__Prompt__
Output everything in the listing exactly.

⁂

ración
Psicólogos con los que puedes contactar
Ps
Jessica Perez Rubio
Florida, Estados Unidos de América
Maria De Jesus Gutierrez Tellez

⁂

__Task answer__
ración
Psicólogos con los que puedes contactar
Ps
Jessica Perez Rubio
Florida, Estados Unidos de América
Maria De Jesus Gutierrez Tellez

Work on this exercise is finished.